- [Work instruction 1]: In the records, swap "lessons" for "units" throughout the part that opens with the line containing "class: 475 (°F)" and runs through the end of the records, changing nothing else. Leave the pictures out of your answer.

- [Source text]:

- Opening Delimiter -

Article by Philip Smith, B.A., of the University of London
on pp351‑352 of

William Smith, D.C.L., LL.D.:
A Dictionary of Greek and Roman Antiquities, John Murray, London, 1875.

CONSUA′LIA, a festival, with games, celebrated by the Romans, according to Festus, Ovid (Fast. III.199), and others, in honour of Consus, the god of secret deliberations, or, according to Livy (I.9), of Neptunus Equestris. Plutarch (Quaest. Rom. 48), Dionysius of Halicarnassus (II.31), and the Pseudo Asconius, however (ad Cic. in Verr. p142, ed. Orelli), say that Neptunus Equestris and Consus were only different names for one and the same deity. It was solemnised every year in the circus, by the symbolical ceremony of uncovering an altar dedicated to the god, which was buried in the earth. For Romulus, who was considered as  p352 the founder of the festival, was said to have discovered an altar in the earth on that spot (cf. Niebuhr, Hist. Rom. vol. I notes 629 and 630).º The solemnity took place on the 21st of August​a with horse and chariot races, and libations were poured into the flames which consumed the sacrifices. During these festive games, horses and mules were not allowed to do any work, and were adorned with garlands of flowers. It was at their first celebration that, according to the ancient legend, the Sabine maidens were carried off (Varro, De Ling. Lat. VI.20; Dionys. I.33.2;º Cic. De Rep. II.7). Virgil (Aen. VIII.636), in speaking of the rape of the Sabines, describes it as having occurred during the celebration of the Circensian games, which can only be accounted for by supposing that the great Circensian games, in subsequent times, superseded the ancient Consualia; and that thus the poet substituted games of his own time for ancient ones — a favourite practice with Virgil; or that he only meant to say the rape took place at the well-known festival in the circus (the Consualia), without thinking of the ludi Circenses, properly so called.

- Closing Delimiter -

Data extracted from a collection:
- Opening Delimiter -

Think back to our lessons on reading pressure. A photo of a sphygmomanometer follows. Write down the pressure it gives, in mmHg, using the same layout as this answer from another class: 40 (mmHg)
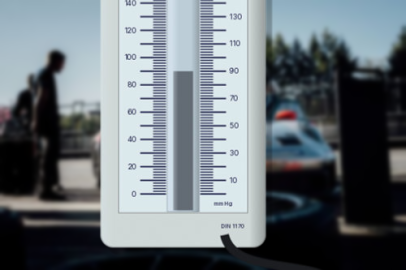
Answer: 90 (mmHg)
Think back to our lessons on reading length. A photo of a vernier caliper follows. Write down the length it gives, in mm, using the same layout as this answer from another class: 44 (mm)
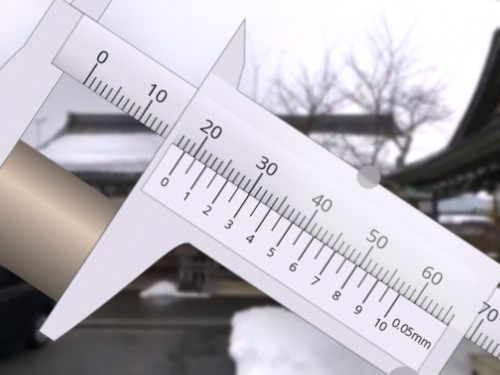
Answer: 18.4 (mm)
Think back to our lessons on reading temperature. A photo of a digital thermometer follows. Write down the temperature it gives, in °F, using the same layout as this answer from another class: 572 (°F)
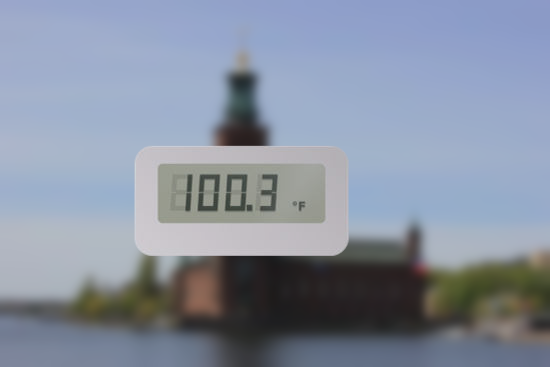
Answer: 100.3 (°F)
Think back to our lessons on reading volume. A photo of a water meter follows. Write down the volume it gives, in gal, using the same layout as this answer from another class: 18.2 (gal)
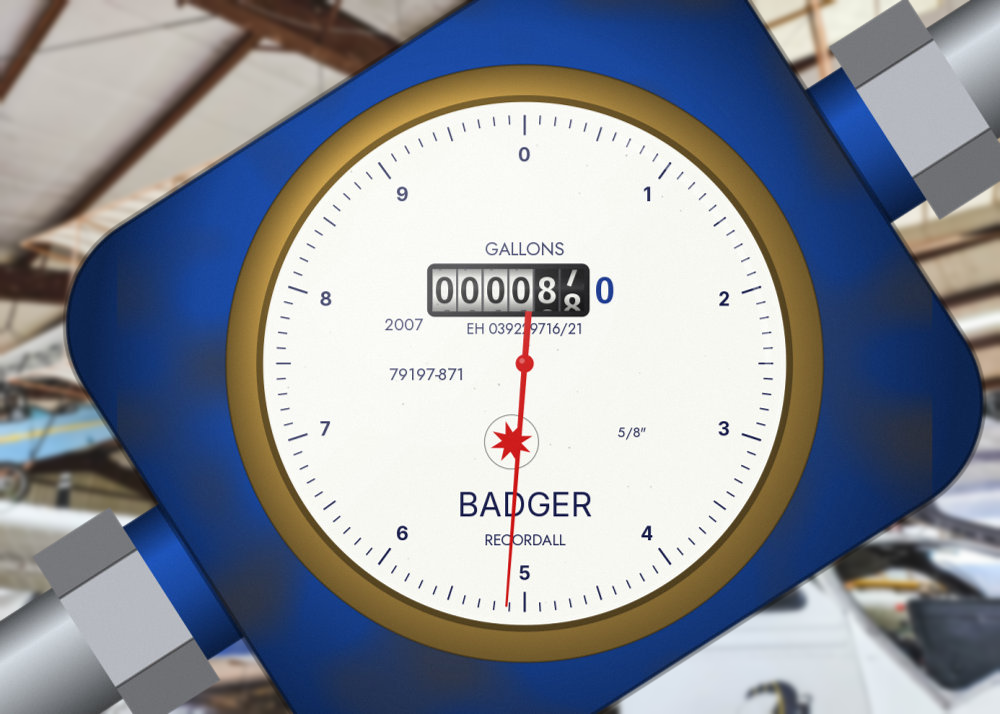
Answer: 875.1 (gal)
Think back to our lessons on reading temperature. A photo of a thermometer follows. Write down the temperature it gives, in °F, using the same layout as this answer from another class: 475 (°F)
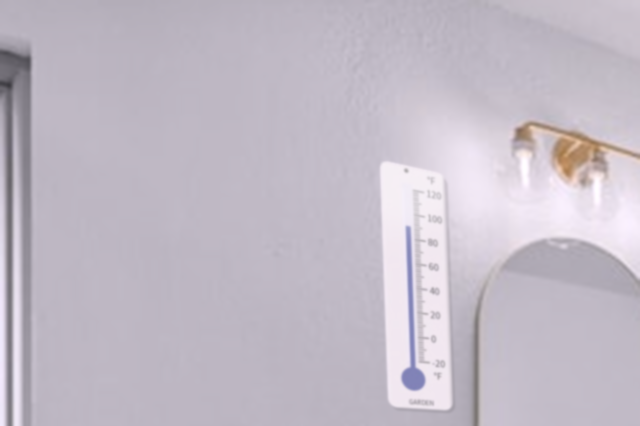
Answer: 90 (°F)
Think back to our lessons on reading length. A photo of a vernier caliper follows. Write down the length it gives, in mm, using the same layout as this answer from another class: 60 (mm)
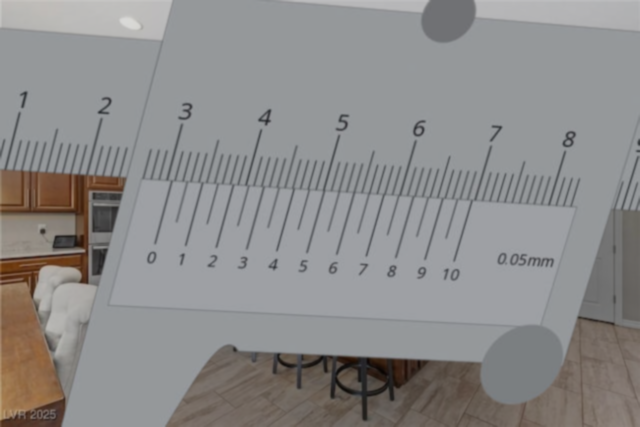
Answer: 30.6 (mm)
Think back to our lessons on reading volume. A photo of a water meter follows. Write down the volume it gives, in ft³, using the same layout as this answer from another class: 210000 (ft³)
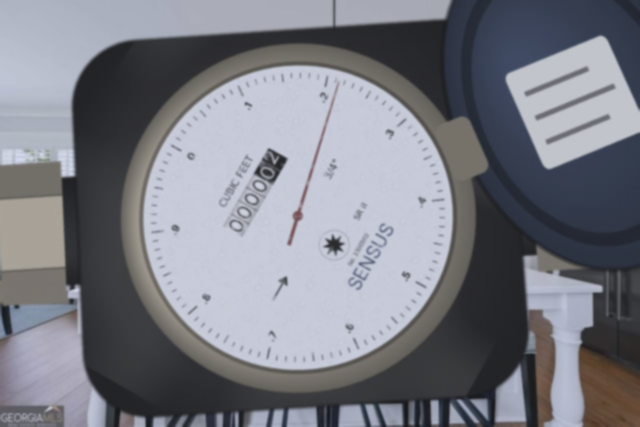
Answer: 2.21 (ft³)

- Closing Delimiter -

- [Work instruction 2]: According to the dictionary article, on what date was the Consualia solemnity held?

- [Answer space 1]:
Think back to our units on reading temperature. A photo of a thermometer follows. Write down the temperature it gives, in °F, using the same layout as this answer from another class: 475 (°F)
Answer: 90 (°F)
Think back to our units on reading length. A photo of a vernier caliper follows. Write down the length it gives, in mm, using the same layout as this answer from another class: 60 (mm)
Answer: 30.6 (mm)
Think back to our units on reading volume. A photo of a water meter follows. Write down the volume it gives, in ft³, using the same layout as this answer from another class: 210000 (ft³)
Answer: 2.21 (ft³)

- [Answer space 2]: The 21st of August.